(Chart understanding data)
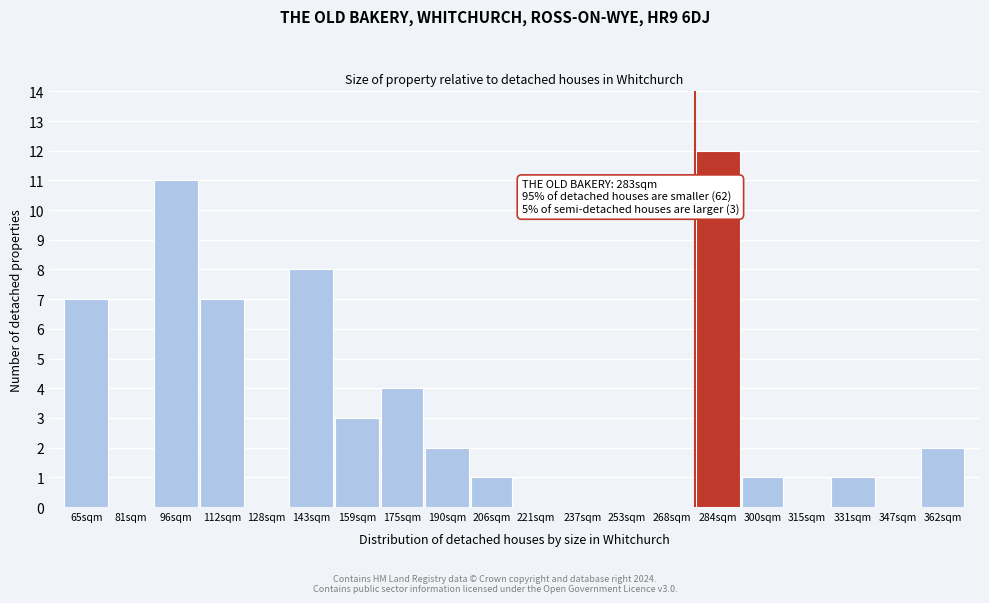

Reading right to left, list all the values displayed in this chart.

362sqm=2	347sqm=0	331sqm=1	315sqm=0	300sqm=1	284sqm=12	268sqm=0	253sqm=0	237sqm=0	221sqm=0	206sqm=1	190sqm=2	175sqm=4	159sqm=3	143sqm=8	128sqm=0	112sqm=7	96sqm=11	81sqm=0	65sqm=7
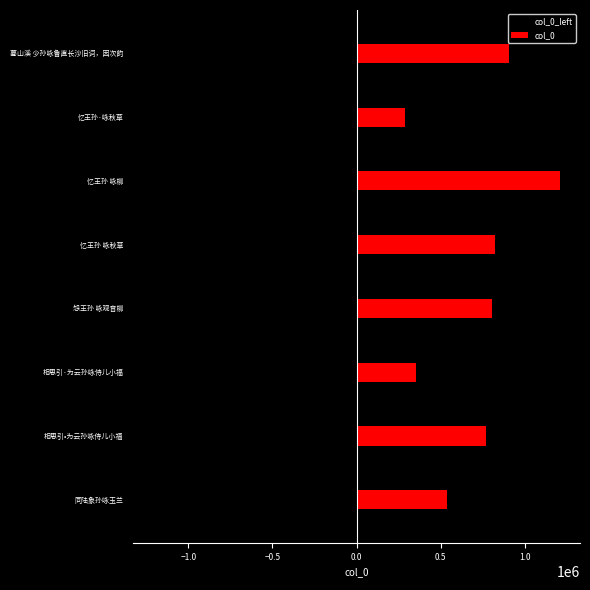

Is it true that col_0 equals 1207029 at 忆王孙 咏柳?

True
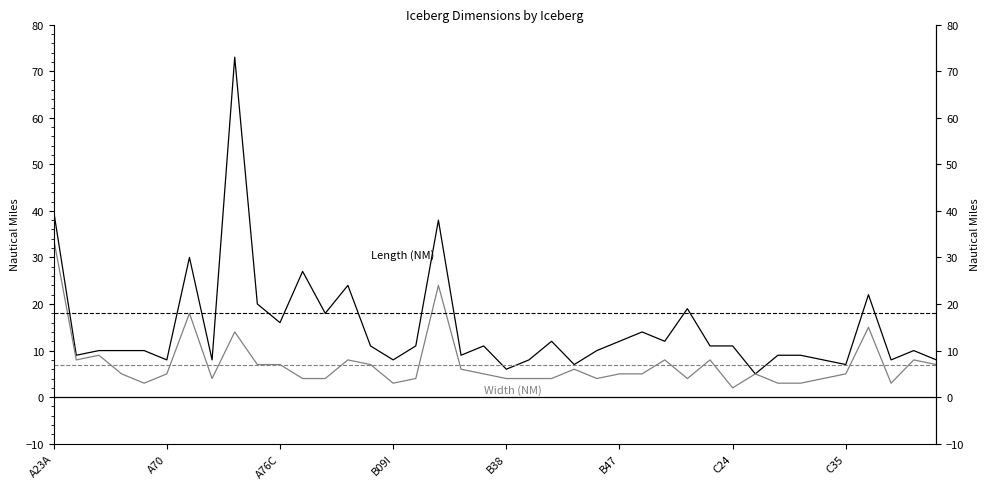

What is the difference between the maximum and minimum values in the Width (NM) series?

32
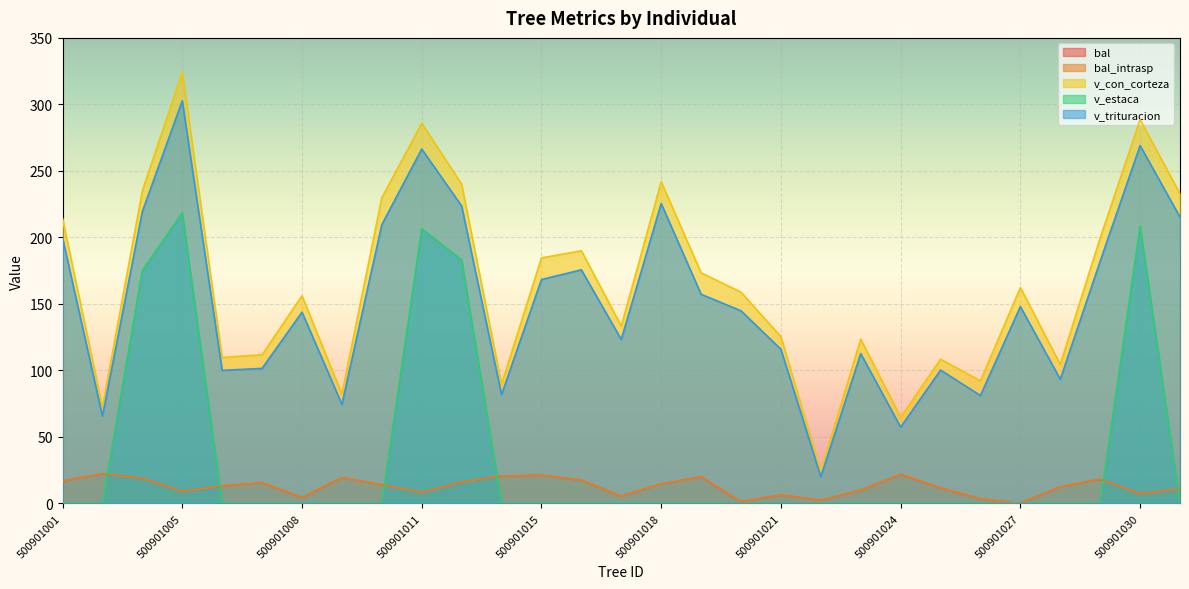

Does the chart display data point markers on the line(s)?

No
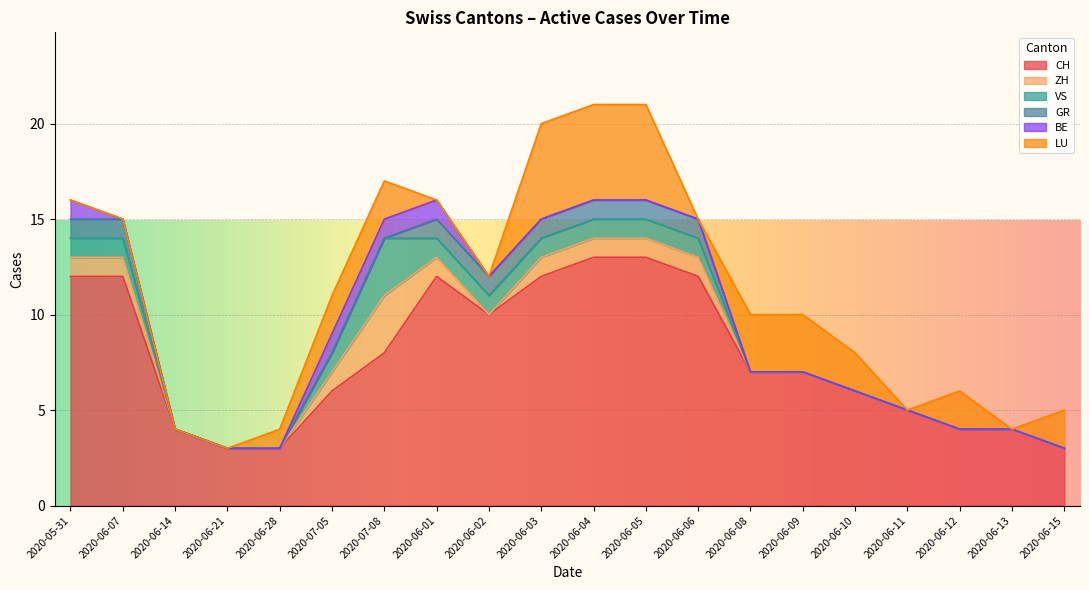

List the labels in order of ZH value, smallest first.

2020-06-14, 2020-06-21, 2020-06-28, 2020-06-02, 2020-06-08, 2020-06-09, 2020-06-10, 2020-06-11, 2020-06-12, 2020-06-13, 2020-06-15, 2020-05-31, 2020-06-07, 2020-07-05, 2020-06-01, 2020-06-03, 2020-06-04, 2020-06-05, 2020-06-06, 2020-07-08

**Directions for this task**
Rewrite all of the records with "chart" changed to "graph" and everything else kept the same, leaving out the pictures.

**Reply to the exercise**
Reading right to left, list all the values displayed in this graph.

362sqm=2	347sqm=0	331sqm=1	315sqm=0	300sqm=1	284sqm=12	268sqm=0	253sqm=0	237sqm=0	221sqm=0	206sqm=1	190sqm=2	175sqm=4	159sqm=3	143sqm=8	128sqm=0	112sqm=7	96sqm=11	81sqm=0	65sqm=7

Is it true that col_0 equals 1207029 at 忆王孙 咏柳?

True

What is the difference between the maximum and minimum values in the Width (NM) series?

32

Does the graph display data point markers on the line(s)?

No

List the labels in order of ZH value, smallest first.

2020-06-14, 2020-06-21, 2020-06-28, 2020-06-02, 2020-06-08, 2020-06-09, 2020-06-10, 2020-06-11, 2020-06-12, 2020-06-13, 2020-06-15, 2020-05-31, 2020-06-07, 2020-07-05, 2020-06-01, 2020-06-03, 2020-06-04, 2020-06-05, 2020-06-06, 2020-07-08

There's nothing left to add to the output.